EXERCISE BRIEF:
Please pick up the financial statement passage on the Phalaborwa and Uberaba projects and continue it from the point where it stops.

PASSAGE FOR REVIEW:
=== Section Start ===
The forecast includes all costs anticipated for the completion of the
Phalaborwa Definitive Feasibility Study ("DFS"), estimated at US$4.8 million,
inclusive of a 10% contingency. This includes all costs associated with the
ongoing test work campaigns, including separation test work, ongoing costs
associated with the DFS, expected to be completed in 2025, and costs
associated with the ongoing permitting process.

 

The forecast also includes salary and consultant costs of US$0.9 million for
the core project team tasked with advancing the project. The Directors'
reasonably plausible downside scenario includes a further 10% contingency on
all costs associated with the Phalaborwa project.  Phalaborwa project costs
include costs incurred in South African Rand at an exchange rate of
US$1:ZAR18.5. The Directors' reasonably plausible downside scenario includes
an adjustment to reflect a higher US Dollar cost based on an exchange rate of
US$1:ZAR17.5.

 

The forecast does not include costs related to a formal financing process for
the Phalaborwa project, or any costs associated with the management of the
gypsum stacks, which will be transferred from Bosveld Phosphates (Pty) Limited
to the Group under the Phalaborwa co-development agreement at the Group's
election.  The co-development agreement includes an option for the Group to
obtain 100% of Phalaborwa via the issue to Bosveld of 38,873,663 new ordinary
shares at any time up to 31 December 2025.  It is expected that the assets
relating to Phalaborwa will be transferred to the Group prior to the exercise
of this option.  The Group does not intend to arrange that transfer or
exercise the option until the funding needs for the management of the gypsum
stacks have been defined and funds are available for the ongoing management
thereof.

 

Uberaba Project

As set out in the operations review, the opportunity relating to Mosaic's
phosphogypsum stack in Uberaba, Brazil is considered to present an opportunity
to replicate Phalaborwa at a potentially larger scale. At the date of these
financial statements, the Group has no commitments in respect of this project.
=== Section End ===
[Dataset entries]
=== Section Start ===
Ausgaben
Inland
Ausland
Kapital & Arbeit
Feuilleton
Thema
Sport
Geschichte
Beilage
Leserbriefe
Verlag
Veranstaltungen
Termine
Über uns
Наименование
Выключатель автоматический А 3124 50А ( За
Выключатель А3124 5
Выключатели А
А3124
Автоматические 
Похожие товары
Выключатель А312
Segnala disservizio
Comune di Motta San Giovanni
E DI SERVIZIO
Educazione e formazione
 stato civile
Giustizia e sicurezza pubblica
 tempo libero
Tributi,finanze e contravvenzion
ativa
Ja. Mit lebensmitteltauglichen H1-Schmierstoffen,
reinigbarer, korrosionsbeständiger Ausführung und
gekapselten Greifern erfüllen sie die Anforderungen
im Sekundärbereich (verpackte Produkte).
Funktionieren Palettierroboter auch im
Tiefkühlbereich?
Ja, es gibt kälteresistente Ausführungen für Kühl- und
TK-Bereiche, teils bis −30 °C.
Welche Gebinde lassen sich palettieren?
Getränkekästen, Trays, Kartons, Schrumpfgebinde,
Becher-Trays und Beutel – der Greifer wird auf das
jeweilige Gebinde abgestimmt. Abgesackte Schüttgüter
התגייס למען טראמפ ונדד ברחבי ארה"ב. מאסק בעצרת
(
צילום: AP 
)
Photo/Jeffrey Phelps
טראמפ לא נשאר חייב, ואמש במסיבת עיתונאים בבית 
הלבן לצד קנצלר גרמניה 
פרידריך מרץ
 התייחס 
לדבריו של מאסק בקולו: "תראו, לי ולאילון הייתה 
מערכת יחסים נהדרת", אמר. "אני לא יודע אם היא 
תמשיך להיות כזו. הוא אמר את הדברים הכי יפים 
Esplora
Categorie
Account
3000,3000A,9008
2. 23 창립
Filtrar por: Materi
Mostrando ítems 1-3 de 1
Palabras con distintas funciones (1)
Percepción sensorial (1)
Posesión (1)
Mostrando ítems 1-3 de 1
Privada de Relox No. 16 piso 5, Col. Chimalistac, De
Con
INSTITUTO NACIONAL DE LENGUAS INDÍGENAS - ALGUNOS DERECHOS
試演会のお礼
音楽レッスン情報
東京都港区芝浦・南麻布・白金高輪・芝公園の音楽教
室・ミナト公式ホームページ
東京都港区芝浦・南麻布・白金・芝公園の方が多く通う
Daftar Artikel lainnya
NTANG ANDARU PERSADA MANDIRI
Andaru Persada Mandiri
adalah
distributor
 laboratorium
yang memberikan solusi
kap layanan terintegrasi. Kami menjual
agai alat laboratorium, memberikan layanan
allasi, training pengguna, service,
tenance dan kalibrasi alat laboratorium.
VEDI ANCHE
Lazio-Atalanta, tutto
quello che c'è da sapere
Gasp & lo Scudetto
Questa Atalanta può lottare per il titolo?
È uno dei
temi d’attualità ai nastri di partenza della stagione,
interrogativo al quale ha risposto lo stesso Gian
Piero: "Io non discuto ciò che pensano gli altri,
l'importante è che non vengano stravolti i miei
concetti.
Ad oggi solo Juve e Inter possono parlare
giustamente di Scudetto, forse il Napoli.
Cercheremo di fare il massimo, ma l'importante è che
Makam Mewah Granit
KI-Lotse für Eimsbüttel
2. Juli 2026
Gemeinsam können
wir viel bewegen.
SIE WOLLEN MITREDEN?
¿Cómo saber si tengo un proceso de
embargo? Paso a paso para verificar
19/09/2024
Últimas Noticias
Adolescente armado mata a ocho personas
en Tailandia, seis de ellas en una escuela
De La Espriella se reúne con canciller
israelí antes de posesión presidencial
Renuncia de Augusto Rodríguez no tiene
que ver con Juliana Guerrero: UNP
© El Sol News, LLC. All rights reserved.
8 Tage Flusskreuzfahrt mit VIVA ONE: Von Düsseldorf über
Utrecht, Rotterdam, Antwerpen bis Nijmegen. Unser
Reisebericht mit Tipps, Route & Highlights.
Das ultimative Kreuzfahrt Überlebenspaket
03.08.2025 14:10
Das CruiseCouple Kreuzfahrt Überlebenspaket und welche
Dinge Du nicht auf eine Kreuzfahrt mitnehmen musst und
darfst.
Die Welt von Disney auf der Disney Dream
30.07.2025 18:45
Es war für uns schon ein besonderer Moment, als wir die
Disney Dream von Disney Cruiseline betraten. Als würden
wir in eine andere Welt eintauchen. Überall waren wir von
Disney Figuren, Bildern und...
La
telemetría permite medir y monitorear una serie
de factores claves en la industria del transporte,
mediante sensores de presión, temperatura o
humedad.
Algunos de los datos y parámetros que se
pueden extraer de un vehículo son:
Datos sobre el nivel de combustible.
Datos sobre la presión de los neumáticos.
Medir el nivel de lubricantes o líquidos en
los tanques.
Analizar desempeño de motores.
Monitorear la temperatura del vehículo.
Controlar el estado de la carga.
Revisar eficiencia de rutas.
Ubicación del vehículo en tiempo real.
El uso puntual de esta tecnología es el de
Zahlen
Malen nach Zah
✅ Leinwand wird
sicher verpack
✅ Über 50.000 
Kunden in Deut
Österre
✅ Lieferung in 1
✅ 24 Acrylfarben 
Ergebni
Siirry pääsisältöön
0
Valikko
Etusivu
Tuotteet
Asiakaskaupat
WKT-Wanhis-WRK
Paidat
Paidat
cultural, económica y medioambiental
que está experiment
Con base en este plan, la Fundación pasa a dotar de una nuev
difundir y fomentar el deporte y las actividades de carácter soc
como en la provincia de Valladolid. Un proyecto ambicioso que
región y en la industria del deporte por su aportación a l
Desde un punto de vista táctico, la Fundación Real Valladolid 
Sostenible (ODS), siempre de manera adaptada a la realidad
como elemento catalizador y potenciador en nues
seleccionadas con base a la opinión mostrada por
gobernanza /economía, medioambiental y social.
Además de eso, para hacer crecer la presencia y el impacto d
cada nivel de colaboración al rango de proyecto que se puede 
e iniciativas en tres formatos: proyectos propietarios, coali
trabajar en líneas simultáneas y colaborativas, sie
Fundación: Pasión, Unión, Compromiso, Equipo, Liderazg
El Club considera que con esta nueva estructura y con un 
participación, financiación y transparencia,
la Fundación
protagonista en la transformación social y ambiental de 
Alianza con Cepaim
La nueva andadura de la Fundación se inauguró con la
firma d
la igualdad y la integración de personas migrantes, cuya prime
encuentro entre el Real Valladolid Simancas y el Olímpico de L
=== Section End ===
TASK OUTPUT:
Low-cost test work is expected to continue in the short term. A detailed
budget to deliver a preliminary economic assessment, as anticipated in the
agreement with Mosaic, is not yet available and will need to be agreed with
Mosaic before funds can be committed. It is noted that the Directors'
reasonably plausible downside scenario would not be sufficient for a
preliminary economic assessment to be developed, and further funding may be
required to allow for the Uberaba opportunity to be de-risked, the timing of
which cannot be accurately predicted at this time.

 

Gakara Project

The cash flow forecasts assume ongoing care and maintenance costs totalling
US$0.6 million, including amounts payable under the FinBank loan facility in
Burundi. The Group has determined that no additional cash outflows beyond the
US$0.6 million care and maintenance budget will be incurred on Gakara until
the export ban and mining suspension has been lifted. A re-start of operations
would be conditional on the Gakara project not requiring additional financial
support from Rainbow Rare Earths Limited at then current rare earth prices.

 

Conclusion

The base case forecast includes a total cash outflow over the Period of US$9.9
million. The Directors' reasonably plausible downside scenario, which includes
a 10% contingency for corporate costs, fixed costs at Phalaborwa and Gakara
costs, together with a further allowance for business development
opportunities and foreign exchange variances, includes a total cash outflow of
US$11.2 million.

 

At 30 June 2024 the Group had US$9.7 million of available cash including the
receipt from the fundraising with Ecora announced in July 2024, of which the
final US$8.2 million was received in September 2024. The forecast indicates
that under all scenarios the Group will need to raise additional funds before
31 December 2025, the timing of which is dependent primarily on the speed at
which the Phalaborwa DFS is completed, which is within the Directors' control.
In addition, further funds may be required to progress the Uberaba opportunity
in Brazil or other new business opportunities.

 

As a result, the Group is reliant on securing additional funding which is not
guaranteed. Based on the above, this indicates the existence of a material
uncertainty which may cast significant doubt over the Group's ability to
continue as a going concern and therefore, it may be unable to realise its
assets and discharge its liabilities in the ordinary course of business.

 

The Directors are confident that funding will be secured, based on the Group's
history of successful fundraising. The financial statements do not include any
adjustments that would result if the Group was unable to continue as a going
concern.

 

3.            LOSS PER SHARE

The earnings per share calculations for 30 June 2024 reflect the changes to
the number of ordinary shares during the Year.

 

At the start of the Year, 598,858,656 shares were in issue. During the Year, a
total of 31,458,000 new shares were allotted and on 30 June 2024, 630,316,656
shares were in issue.  The weighted average of shares in issue in the Year
was 621,094,938.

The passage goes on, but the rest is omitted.